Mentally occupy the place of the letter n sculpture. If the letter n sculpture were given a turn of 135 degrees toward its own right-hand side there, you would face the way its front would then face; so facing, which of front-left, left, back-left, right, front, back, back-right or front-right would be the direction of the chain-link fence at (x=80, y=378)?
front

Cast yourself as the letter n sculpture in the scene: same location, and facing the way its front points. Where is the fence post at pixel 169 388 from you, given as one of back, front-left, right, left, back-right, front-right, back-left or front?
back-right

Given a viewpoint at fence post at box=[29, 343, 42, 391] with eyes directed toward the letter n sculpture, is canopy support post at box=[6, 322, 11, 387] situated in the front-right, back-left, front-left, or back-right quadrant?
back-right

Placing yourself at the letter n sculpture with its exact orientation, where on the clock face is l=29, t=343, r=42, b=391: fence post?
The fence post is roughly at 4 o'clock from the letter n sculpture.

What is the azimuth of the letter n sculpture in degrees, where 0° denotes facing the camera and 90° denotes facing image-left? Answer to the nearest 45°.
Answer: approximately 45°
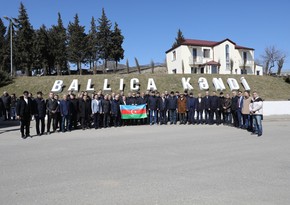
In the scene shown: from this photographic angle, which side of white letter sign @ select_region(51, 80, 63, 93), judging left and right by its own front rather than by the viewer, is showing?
front

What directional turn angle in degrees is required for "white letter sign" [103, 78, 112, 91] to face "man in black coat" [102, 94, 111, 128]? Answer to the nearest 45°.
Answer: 0° — it already faces them

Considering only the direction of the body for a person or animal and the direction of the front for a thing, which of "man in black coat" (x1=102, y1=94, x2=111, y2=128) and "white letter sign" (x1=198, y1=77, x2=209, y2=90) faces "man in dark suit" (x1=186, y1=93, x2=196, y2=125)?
----
About this task
Lay out every line of the records above as a numbered list. Skip the blank lines and leave out the pictures.

Result of this task
1. Mentally occupy the place of the letter n sculpture. If the letter n sculpture were given a turn of 135 degrees toward its own right-hand side there, you would face the way its front would then face; so facing, which of front-left, left, back-left, right, front, back, back-right or front-right would be the direction of the chain-link fence at (x=80, y=378)?
2. front
3. Cast yourself as the letter n sculpture in the scene: same location, and facing the way its front points. Where is the fence post at pixel 169 388 from you, given as one of back, front-left, right, left, back-right, front-right, back-left or front?
4. back-right
5. Given a viewpoint at fence post at box=[29, 343, 42, 391] with eyes directed toward the letter n sculpture, is canopy support post at box=[6, 322, 11, 387] situated in the front-right, back-left, front-left, or back-right quadrant?
6. back-right
7. Placing yourself at the letter n sculpture with its exact orientation, where on the clock face is l=29, t=343, r=42, b=391: fence post?
8. The fence post is roughly at 4 o'clock from the letter n sculpture.
9. What is the azimuth of the letter n sculpture in degrees, where 0° denotes facing the camera and 90° denotes facing image-left? Answer to the nearest 45°.
10. Answer: approximately 45°
11. In the scene shown: from this photographic angle, which side of white letter sign @ select_region(51, 80, 63, 93), judging left and right by its own front rather than by the viewer, is showing?
12. front
13. What directional turn angle in degrees is required for "white letter sign" [103, 78, 112, 91] to face "man in black coat" [102, 94, 111, 128]? Answer to the nearest 45°.
14. Answer: 0° — it already faces them
15. Considering only the direction of the body for a person or animal and the direction of the front for a thing, which of "man in black coat" (x1=102, y1=94, x2=111, y2=128) and "white letter sign" (x1=198, y1=77, x2=209, y2=90) faces "man in dark suit" (x1=186, y1=93, x2=196, y2=125)?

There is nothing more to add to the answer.